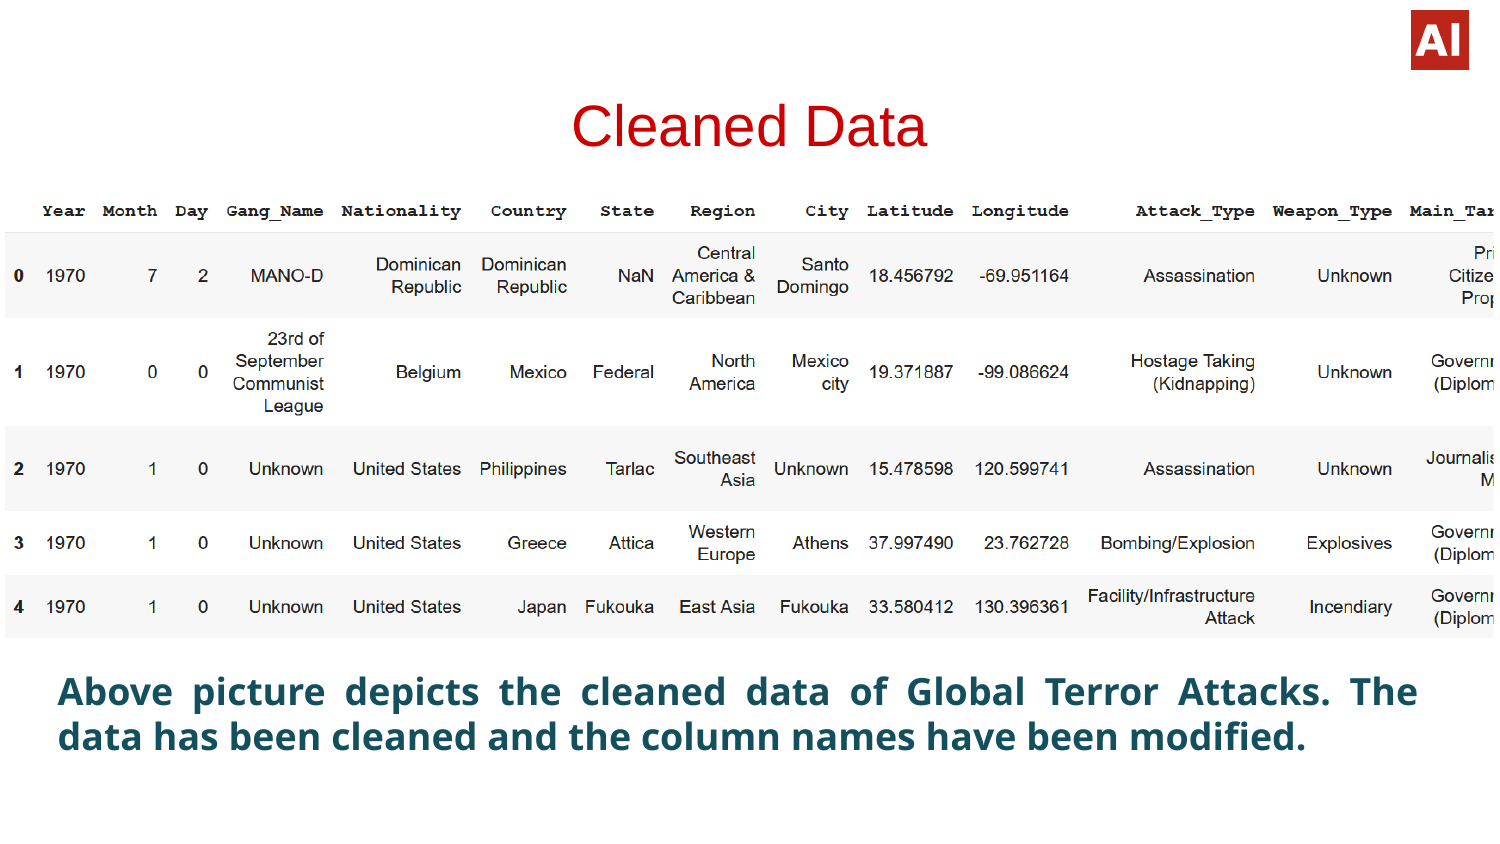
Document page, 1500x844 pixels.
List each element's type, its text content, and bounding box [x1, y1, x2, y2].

title Cleaned Data [51, 72, 1449, 167]
text_box Above picture depicts the cleaned data of Global Terror Attacks. The data has been cleaned and the column names have been modified. [42, 660, 1435, 765]
picture [1411, 10, 1469, 70]
picture [0, 195, 1500, 648]
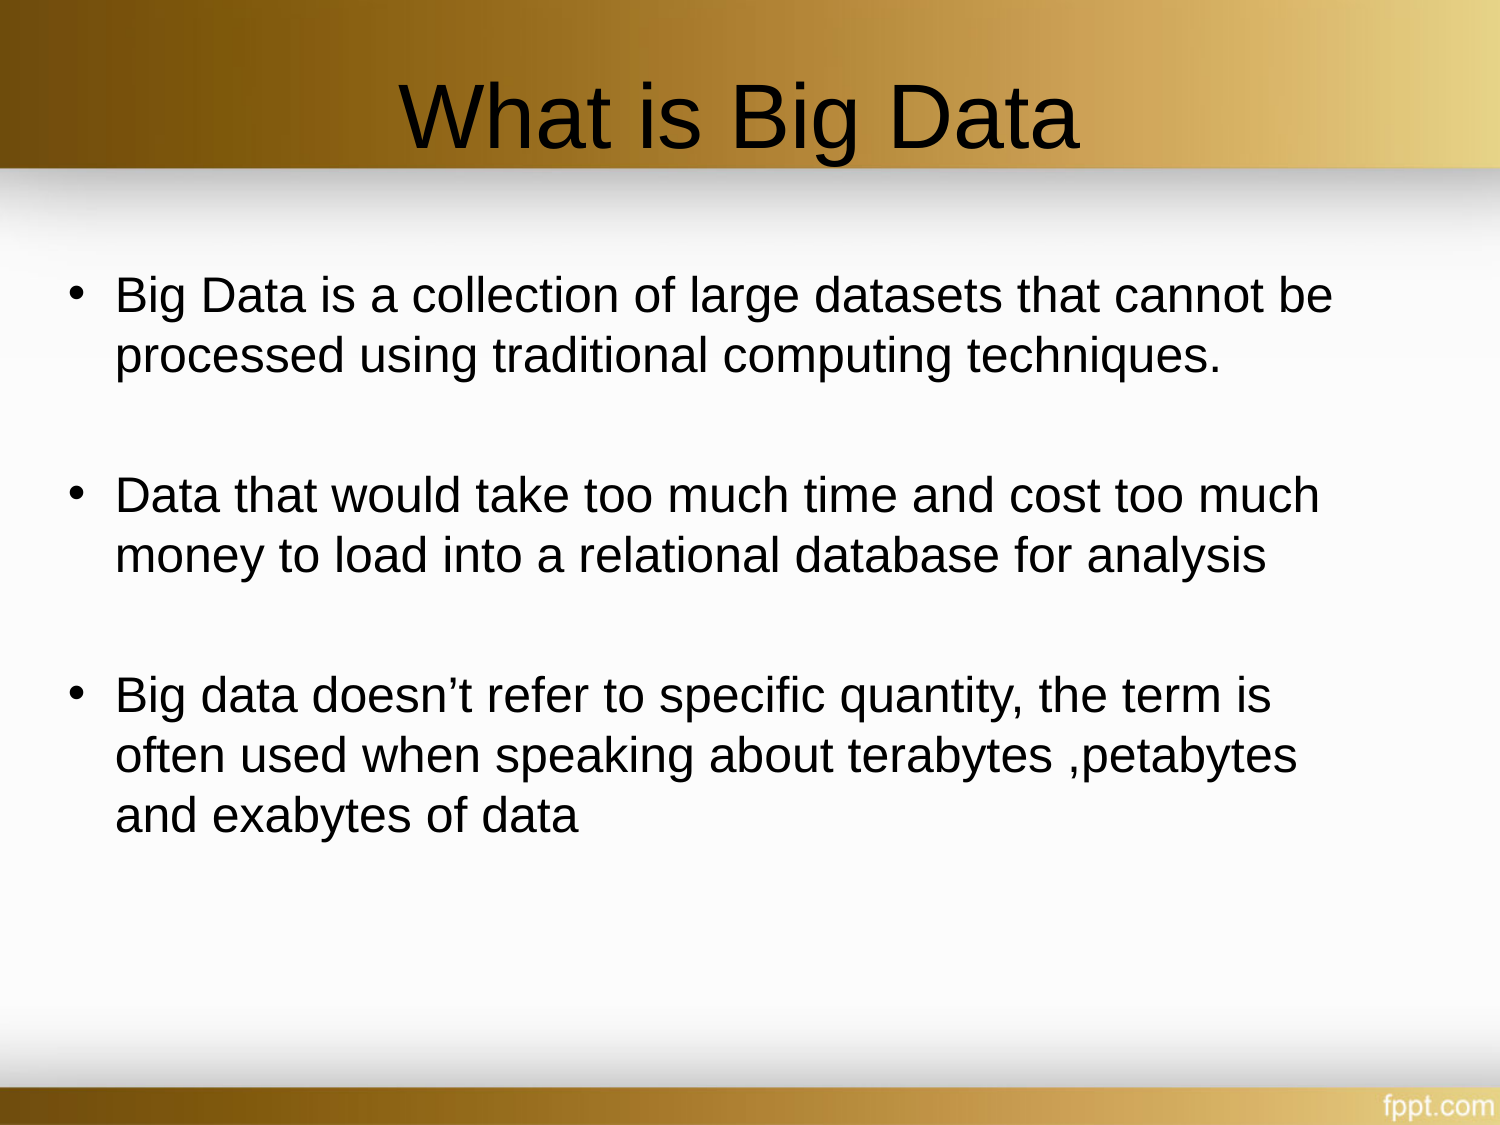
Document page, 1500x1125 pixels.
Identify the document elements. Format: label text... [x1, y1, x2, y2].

__________

### Problem requirements
Only the lines from the one with "Document page, 1500x1125 pixels." through the last line of the records belong in the answer, each copied exactly.

### Task answer
Document page, 1500x1125 pixels.
Identify the document elements. Format: label text... [x1, y1, x2, y2].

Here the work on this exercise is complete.